- _PROVIDED INFORMATION_:
=== Begin Enclosure ===

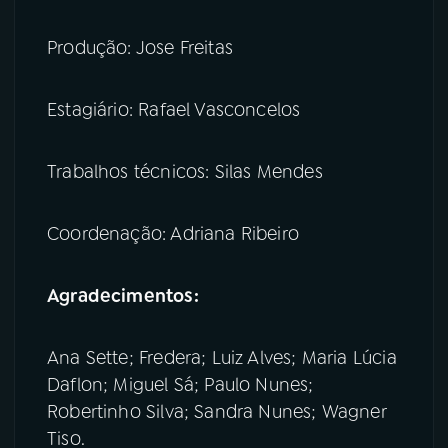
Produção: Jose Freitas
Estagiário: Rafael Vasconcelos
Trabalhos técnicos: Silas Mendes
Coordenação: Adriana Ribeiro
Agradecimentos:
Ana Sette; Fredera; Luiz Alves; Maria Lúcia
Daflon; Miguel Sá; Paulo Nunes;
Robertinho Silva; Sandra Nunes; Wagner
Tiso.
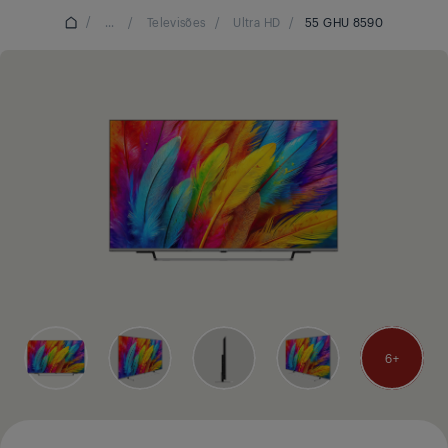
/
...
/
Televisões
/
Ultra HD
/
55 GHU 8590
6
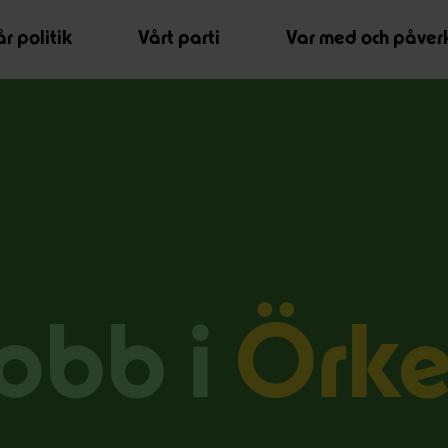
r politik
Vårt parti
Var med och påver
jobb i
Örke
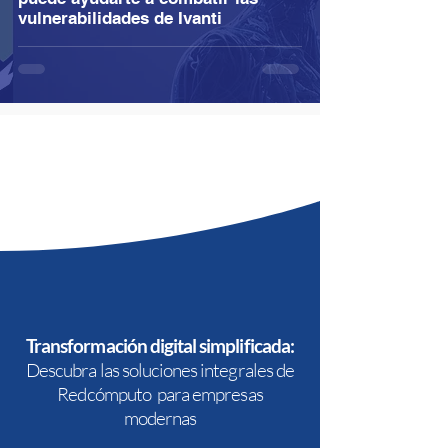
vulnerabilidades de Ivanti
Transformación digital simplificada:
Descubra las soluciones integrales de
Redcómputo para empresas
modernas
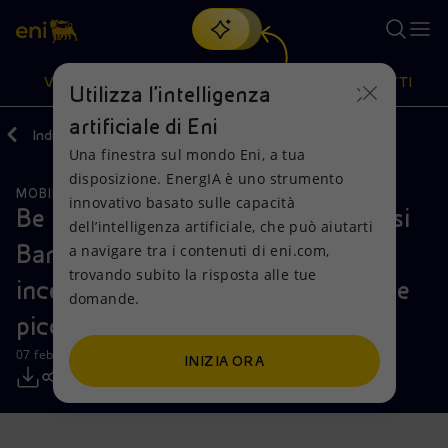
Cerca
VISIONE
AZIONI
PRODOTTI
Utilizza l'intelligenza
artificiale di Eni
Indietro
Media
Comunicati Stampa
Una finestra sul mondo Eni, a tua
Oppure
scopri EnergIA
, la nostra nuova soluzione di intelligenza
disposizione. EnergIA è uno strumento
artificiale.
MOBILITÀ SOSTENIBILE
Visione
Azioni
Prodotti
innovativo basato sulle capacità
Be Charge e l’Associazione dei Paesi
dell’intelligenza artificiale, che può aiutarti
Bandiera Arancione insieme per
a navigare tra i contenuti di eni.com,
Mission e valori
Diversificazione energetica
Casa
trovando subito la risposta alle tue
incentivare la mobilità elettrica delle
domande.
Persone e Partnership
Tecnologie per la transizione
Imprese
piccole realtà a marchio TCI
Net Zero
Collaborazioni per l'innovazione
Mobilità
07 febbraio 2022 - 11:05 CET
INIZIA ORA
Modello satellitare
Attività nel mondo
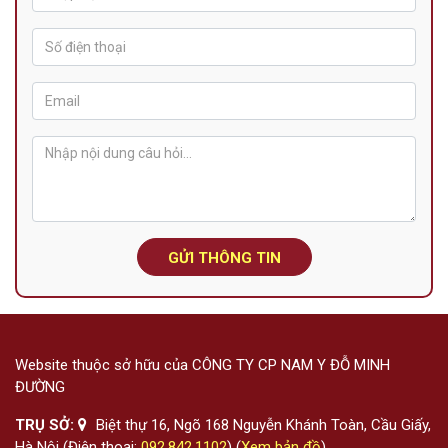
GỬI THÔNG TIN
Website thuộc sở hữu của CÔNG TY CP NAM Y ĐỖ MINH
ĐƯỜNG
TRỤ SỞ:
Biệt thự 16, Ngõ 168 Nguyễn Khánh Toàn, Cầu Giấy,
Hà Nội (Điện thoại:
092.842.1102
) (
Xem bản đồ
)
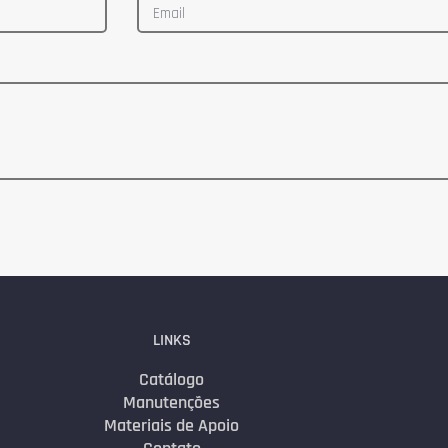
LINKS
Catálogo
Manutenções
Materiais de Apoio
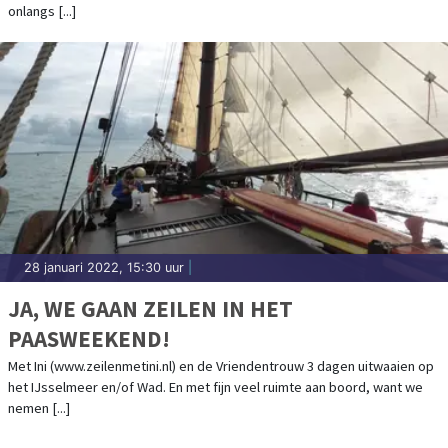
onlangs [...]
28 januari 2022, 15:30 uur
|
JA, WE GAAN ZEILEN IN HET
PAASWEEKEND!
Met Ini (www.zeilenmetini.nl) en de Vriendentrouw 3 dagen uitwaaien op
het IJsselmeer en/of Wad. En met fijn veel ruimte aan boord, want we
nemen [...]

=== End Enclosure ===

- _TO-DO ITEM_: Once you find the line containing "Met Ini (www.zeilenmetini.nl)", copy it and every line after it through the end of the records, exactly as they stand.

- _TASK ANSWER_:
Met Ini (www.zeilenmetini.nl) en de Vriendentrouw 3 dagen uitwaaien op
het IJsselmeer en/of Wad. En met fijn veel ruimte aan boord, want we
nemen [...]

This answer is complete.